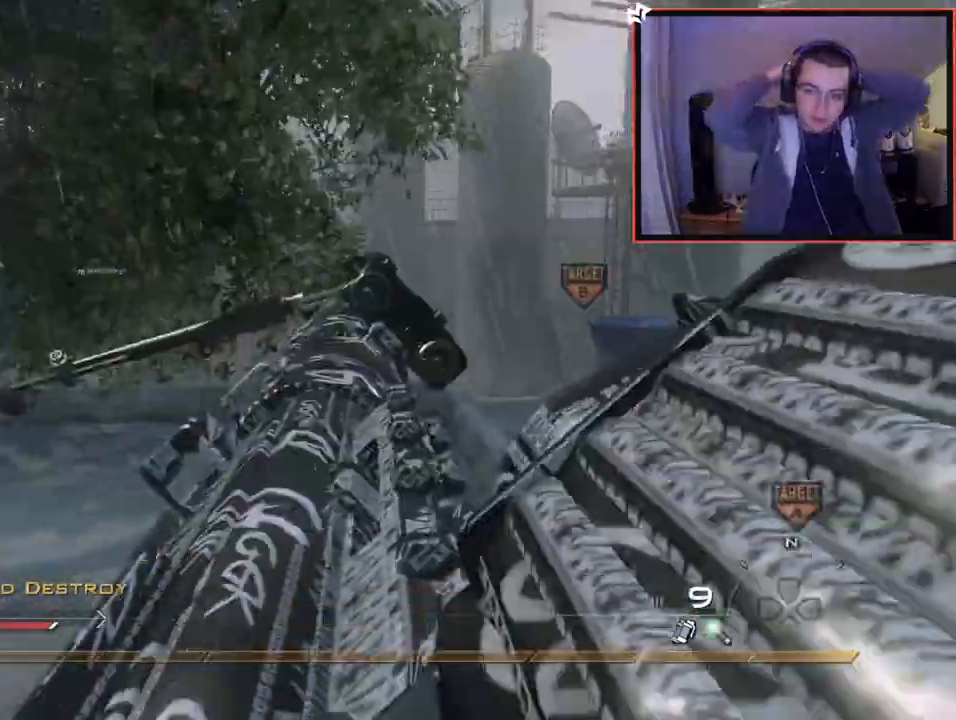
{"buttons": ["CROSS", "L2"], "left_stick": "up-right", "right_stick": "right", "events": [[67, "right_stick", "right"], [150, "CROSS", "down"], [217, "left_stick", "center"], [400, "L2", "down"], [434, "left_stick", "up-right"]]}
+++
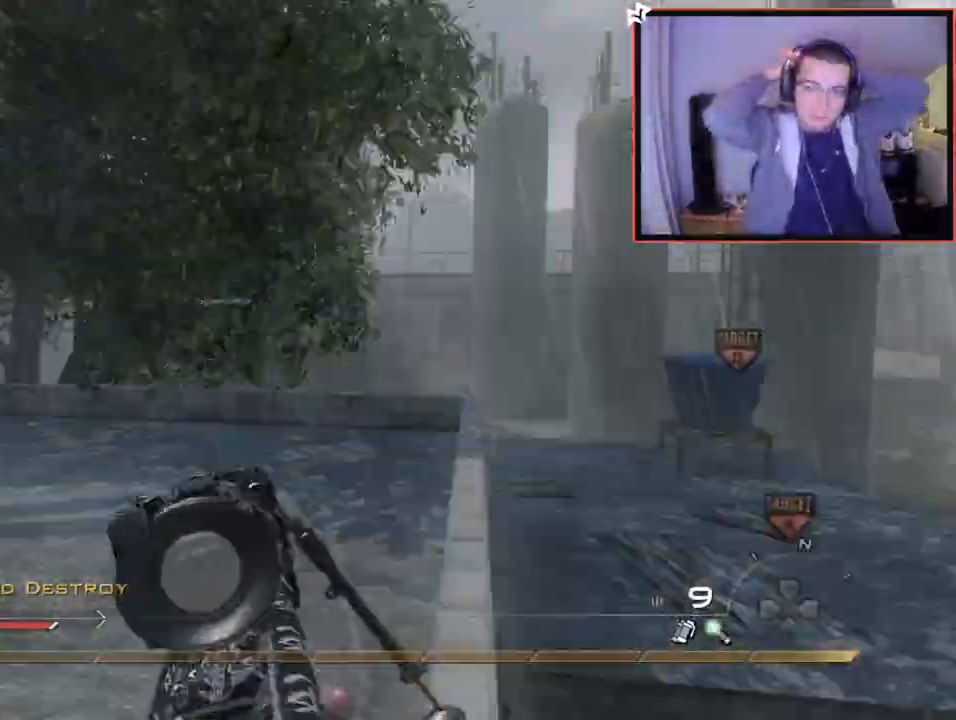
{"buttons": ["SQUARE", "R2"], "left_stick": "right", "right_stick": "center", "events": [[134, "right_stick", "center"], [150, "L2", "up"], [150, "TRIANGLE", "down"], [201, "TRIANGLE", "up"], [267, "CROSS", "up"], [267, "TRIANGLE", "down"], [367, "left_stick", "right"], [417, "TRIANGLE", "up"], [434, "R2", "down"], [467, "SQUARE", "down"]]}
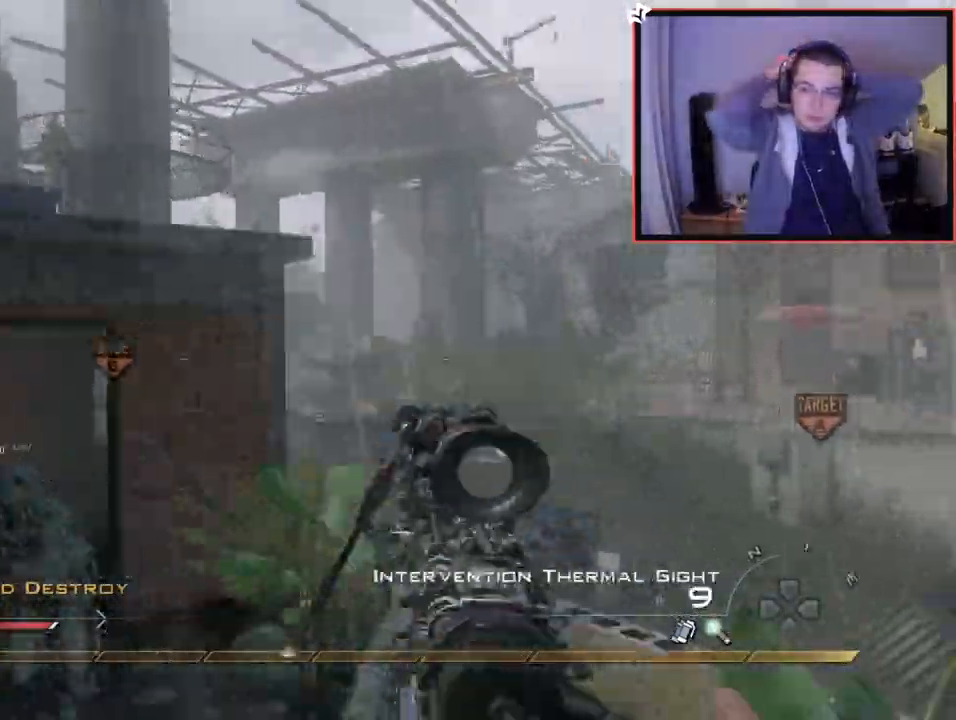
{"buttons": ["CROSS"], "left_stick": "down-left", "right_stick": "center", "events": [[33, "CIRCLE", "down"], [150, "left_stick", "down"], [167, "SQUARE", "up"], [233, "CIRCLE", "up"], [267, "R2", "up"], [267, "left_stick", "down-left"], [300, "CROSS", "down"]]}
+++
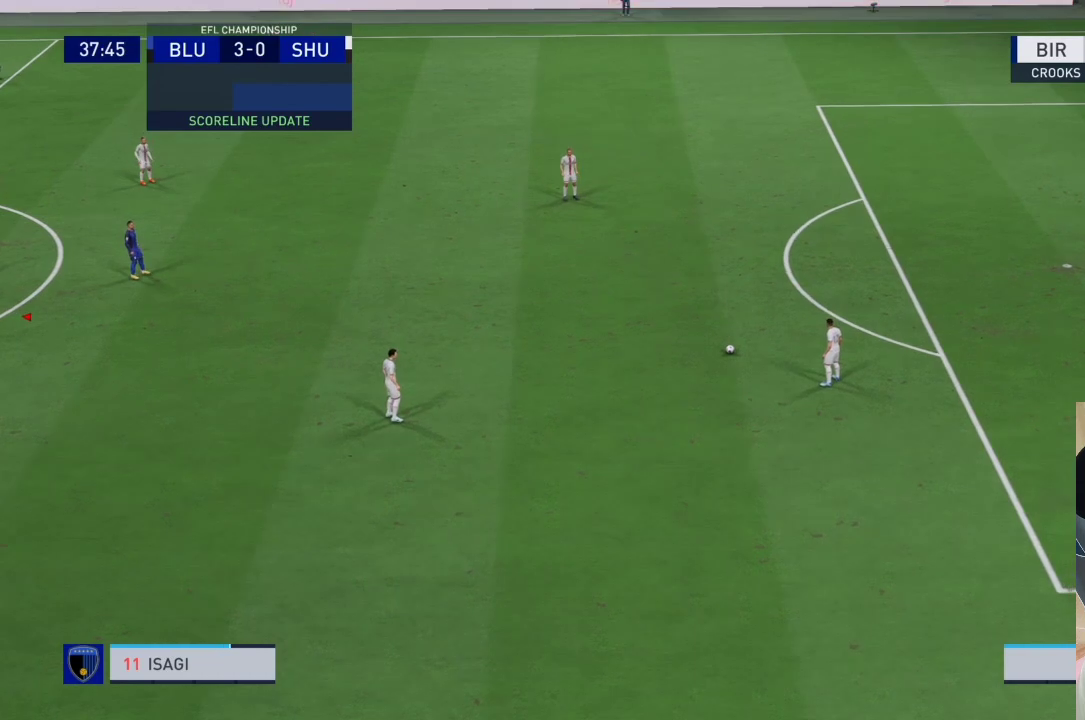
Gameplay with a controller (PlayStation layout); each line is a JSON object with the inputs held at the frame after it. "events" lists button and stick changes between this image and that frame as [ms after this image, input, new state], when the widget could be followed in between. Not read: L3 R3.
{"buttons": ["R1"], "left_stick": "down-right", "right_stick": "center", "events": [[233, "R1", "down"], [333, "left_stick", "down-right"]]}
+++
* _WHAT THE TASK REQUIRES_:
Show every line from the listing that contains "SQUARE".

* _EXPECTED ANSWER_:
{"buttons": ["SQUARE", "R2"], "left_stick": "right", "right_stick": "center", "events": [[134, "right_stick", "center"], [150, "L2", "up"], [150, "TRIANGLE", "down"], [201, "TRIANGLE", "up"], [267, "CROSS", "up"], [267, "TRIANGLE", "down"], [367, "left_stick", "right"], [417, "TRIANGLE", "up"], [434, "R2", "down"], [467, "SQUARE", "down"]]}
{"buttons": ["CROSS"], "left_stick": "down-left", "right_stick": "center", "events": [[33, "CIRCLE", "down"], [150, "left_stick", "down"], [167, "SQUARE", "up"], [233, "CIRCLE", "up"], [267, "R2", "up"], [267, "left_stick", "down-left"], [300, "CROSS", "down"]]}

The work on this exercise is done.